Stored data entries:
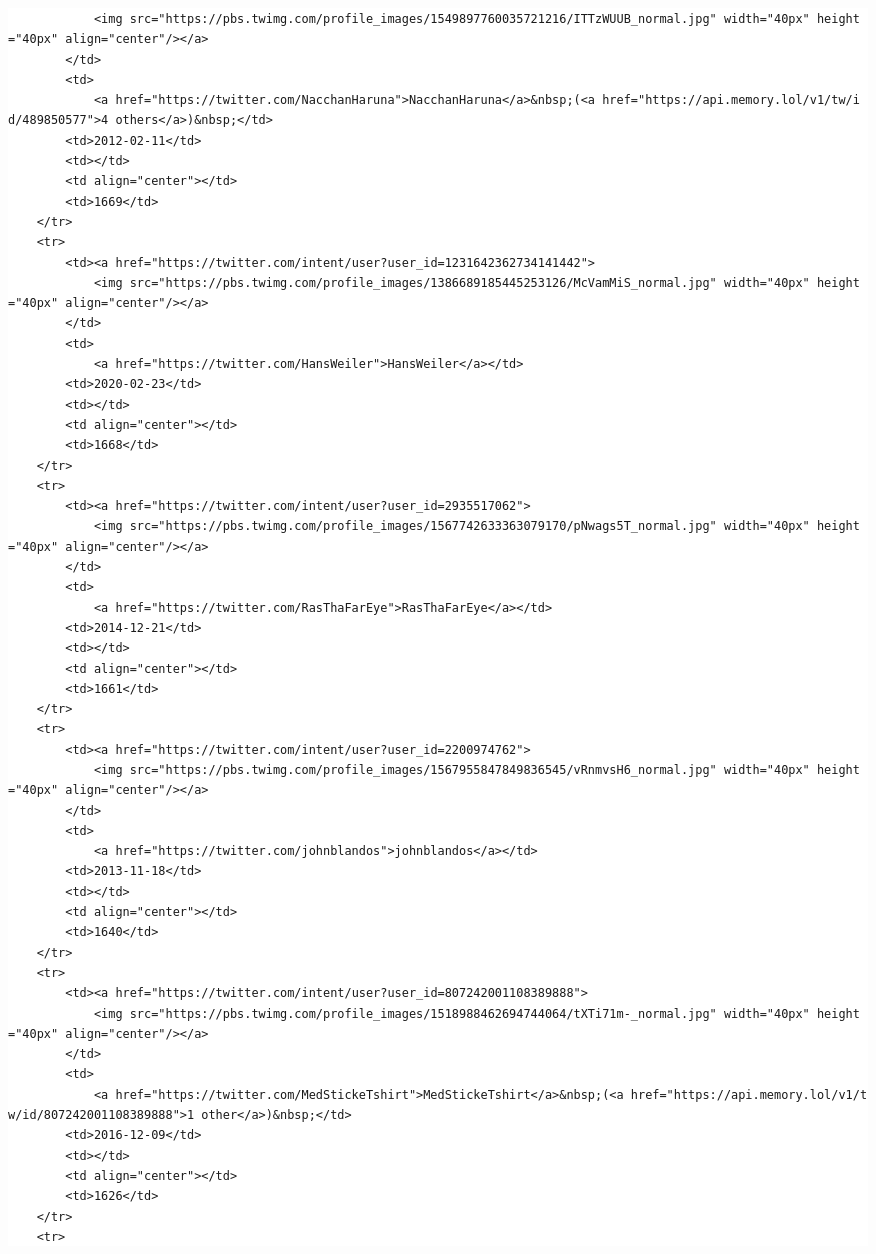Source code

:                 <img src="https://pbs.twimg.com/profile_images/1549897760035721216/ITTzWUUB_normal.jpg" width="40px" height="40px" align="center"/></a>
            </td>
            <td>
                <a href="https://twitter.com/NacchanHaruna">NacchanHaruna</a>&nbsp;(<a href="https://api.memory.lol/v1/tw/id/489850577">4 others</a>)&nbsp;</td>
            <td>2012-02-11</td>
            <td></td>
            <td align="center"></td>
            <td>1669</td>
        </tr>
        <tr>
            <td><a href="https://twitter.com/intent/user?user_id=1231642362734141442">
                <img src="https://pbs.twimg.com/profile_images/1386689185445253126/McVamMiS_normal.jpg" width="40px" height="40px" align="center"/></a>
            </td>
            <td>
                <a href="https://twitter.com/HansWeiler">HansWeiler</a></td>
            <td>2020-02-23</td>
            <td></td>
            <td align="center"></td>
            <td>1668</td>
        </tr>
        <tr>
            <td><a href="https://twitter.com/intent/user?user_id=2935517062">
                <img src="https://pbs.twimg.com/profile_images/1567742633363079170/pNwags5T_normal.jpg" width="40px" height="40px" align="center"/></a>
            </td>
            <td>
                <a href="https://twitter.com/RasThaFarEye">RasThaFarEye</a></td>
            <td>2014-12-21</td>
            <td></td>
            <td align="center"></td>
            <td>1661</td>
        </tr>
        <tr>
            <td><a href="https://twitter.com/intent/user?user_id=2200974762">
                <img src="https://pbs.twimg.com/profile_images/1567955847849836545/vRnmvsH6_normal.jpg" width="40px" height="40px" align="center"/></a>
            </td>
            <td>
                <a href="https://twitter.com/johnblandos">johnblandos</a></td>
            <td>2013-11-18</td>
            <td></td>
            <td align="center"></td>
            <td>1640</td>
        </tr>
        <tr>
            <td><a href="https://twitter.com/intent/user?user_id=807242001108389888">
                <img src="https://pbs.twimg.com/profile_images/1518988462694744064/tXTi71m-_normal.jpg" width="40px" height="40px" align="center"/></a>
            </td>
            <td>
                <a href="https://twitter.com/MedStickeTshirt">MedStickeTshirt</a>&nbsp;(<a href="https://api.memory.lol/v1/tw/id/807242001108389888">1 other</a>)&nbsp;</td>
            <td>2016-12-09</td>
            <td></td>
            <td align="center"></td>
            <td>1626</td>
        </tr>
        <tr>

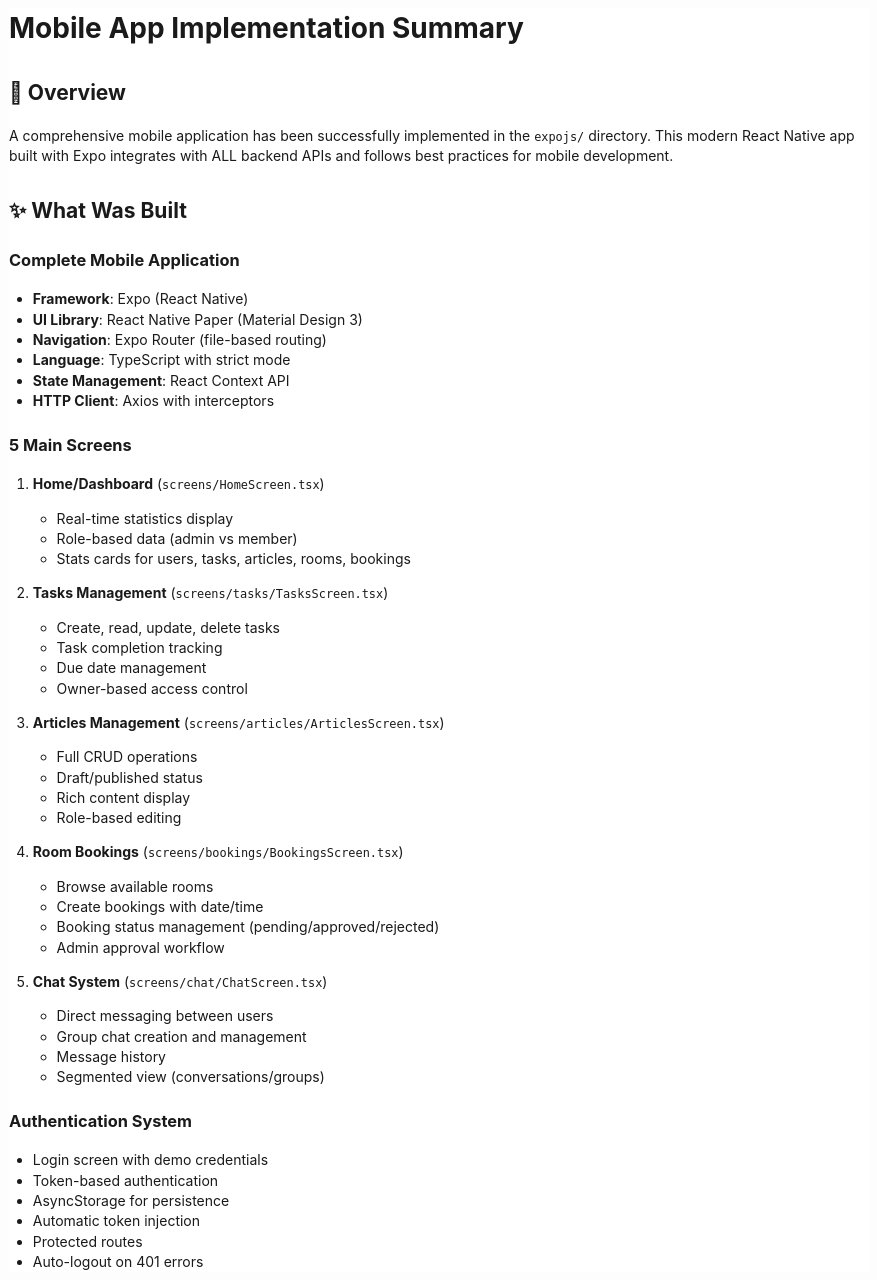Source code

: # Mobile App Implementation Summary

## 🎉 Overview

A comprehensive mobile application has been successfully implemented in the `expojs/` directory. This modern React Native app built with Expo integrates with ALL backend APIs and follows best practices for mobile development.

## ✨ What Was Built

### Complete Mobile Application
- **Framework**: Expo (React Native)
- **UI Library**: React Native Paper (Material Design 3)
- **Navigation**: Expo Router (file-based routing)
- **Language**: TypeScript with strict mode
- **State Management**: React Context API
- **HTTP Client**: Axios with interceptors

### 5 Main Screens

1. **Home/Dashboard** (`screens/HomeScreen.tsx`)
   - Real-time statistics display
   - Role-based data (admin vs member)
   - Stats cards for users, tasks, articles, rooms, bookings

2. **Tasks Management** (`screens/tasks/TasksScreen.tsx`)
   - Create, read, update, delete tasks
   - Task completion tracking
   - Due date management
   - Owner-based access control

3. **Articles Management** (`screens/articles/ArticlesScreen.tsx`)
   - Full CRUD operations
   - Draft/published status
   - Rich content display
   - Role-based editing

4. **Room Bookings** (`screens/bookings/BookingsScreen.tsx`)
   - Browse available rooms
   - Create bookings with date/time
   - Booking status management (pending/approved/rejected)
   - Admin approval workflow

5. **Chat System** (`screens/chat/ChatScreen.tsx`)
   - Direct messaging between users
   - Group chat creation and management
   - Message history
   - Segmented view (conversations/groups)

### Authentication System
- Login screen with demo credentials
- Token-based authentication
- AsyncStorage for persistence
- Automatic token injection
- Protected routes
- Auto-logout on 401 errors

What the task asks:
Transcribe all the lines above exactly; any image among them is skipped.

Response below:
Source code

:                 <img src="https://pbs.twimg.com/profile_images/1549897760035721216/ITTzWUUB_normal.jpg" width="40px" height="40px" align="center"/></a>
            </td>
            <td>
                <a href="https://twitter.com/NacchanHaruna">NacchanHaruna</a>&nbsp;(<a href="https://api.memory.lol/v1/tw/id/489850577">4 others</a>)&nbsp;</td>
            <td>2012-02-11</td>
            <td></td>
            <td align="center"></td>
            <td>1669</td>
        </tr>
        <tr>
            <td><a href="https://twitter.com/intent/user?user_id=1231642362734141442">
                <img src="https://pbs.twimg.com/profile_images/1386689185445253126/McVamMiS_normal.jpg" width="40px" height="40px" align="center"/></a>
            </td>
            <td>
                <a href="https://twitter.com/HansWeiler">HansWeiler</a></td>
            <td>2020-02-23</td>
            <td></td>
            <td align="center"></td>
            <td>1668</td>
        </tr>
        <tr>
            <td><a href="https://twitter.com/intent/user?user_id=2935517062">
                <img src="https://pbs.twimg.com/profile_images/1567742633363079170/pNwags5T_normal.jpg" width="40px" height="40px" align="center"/></a>
            </td>
            <td>
                <a href="https://twitter.com/RasThaFarEye">RasThaFarEye</a></td>
            <td>2014-12-21</td>
            <td></td>
            <td align="center"></td>
            <td>1661</td>
        </tr>
        <tr>
            <td><a href="https://twitter.com/intent/user?user_id=2200974762">
                <img src="https://pbs.twimg.com/profile_images/1567955847849836545/vRnmvsH6_normal.jpg" width="40px" height="40px" align="center"/></a>
            </td>
            <td>
                <a href="https://twitter.com/johnblandos">johnblandos</a></td>
            <td>2013-11-18</td>
            <td></td>
            <td align="center"></td>
            <td>1640</td>
        </tr>
        <tr>
            <td><a href="https://twitter.com/intent/user?user_id=807242001108389888">
                <img src="https://pbs.twimg.com/profile_images/1518988462694744064/tXTi71m-_normal.jpg" width="40px" height="40px" align="center"/></a>
            </td>
            <td>
                <a href="https://twitter.com/MedStickeTshirt">MedStickeTshirt</a>&nbsp;(<a href="https://api.memory.lol/v1/tw/id/807242001108389888">1 other</a>)&nbsp;</td>
            <td>2016-12-09</td>
            <td></td>
            <td align="center"></td>
            <td>1626</td>
        </tr>
        <tr>

Source code

: # Mobile App Implementation Summary

## 🎉 Overview

A comprehensive mobile application has been successfully implemented in the `expojs/` directory. This modern React Native app built with Expo integrates with ALL backend APIs and follows best practices for mobile development.

## ✨ What Was Built

### Complete Mobile Application
- **Framework**: Expo (React Native)
- **UI Library**: React Native Paper (Material Design 3)
- **Navigation**: Expo Router (file-based routing)
- **Language**: TypeScript with strict mode
- **State Management**: React Context API
- **HTTP Client**: Axios with interceptors

### 5 Main Screens

1. **Home/Dashboard** (`screens/HomeScreen.tsx`)
   - Real-time statistics display
   - Role-based data (admin vs member)
   - Stats cards for users, tasks, articles, rooms, bookings

2. **Tasks Management** (`screens/tasks/TasksScreen.tsx`)
   - Create, read, update, delete tasks
   - Task completion tracking
   - Due date management
   - Owner-based access control

3. **Articles Management** (`screens/articles/ArticlesScreen.tsx`)
   - Full CRUD operations
   - Draft/published status
   - Rich content display
   - Role-based editing

4. **Room Bookings** (`screens/bookings/BookingsScreen.tsx`)
   - Browse available rooms
   - Create bookings with date/time
   - Booking status management (pending/approved/rejected)
   - Admin approval workflow

5. **Chat System** (`screens/chat/ChatScreen.tsx`)
   - Direct messaging between users
   - Group chat creation and management
   - Message history
   - Segmented view (conversations/groups)

### Authentication System
- Login screen with demo credentials
- Token-based authentication
- AsyncStorage for persistence
- Automatic token injection
- Protected routes
- Auto-logout on 401 errors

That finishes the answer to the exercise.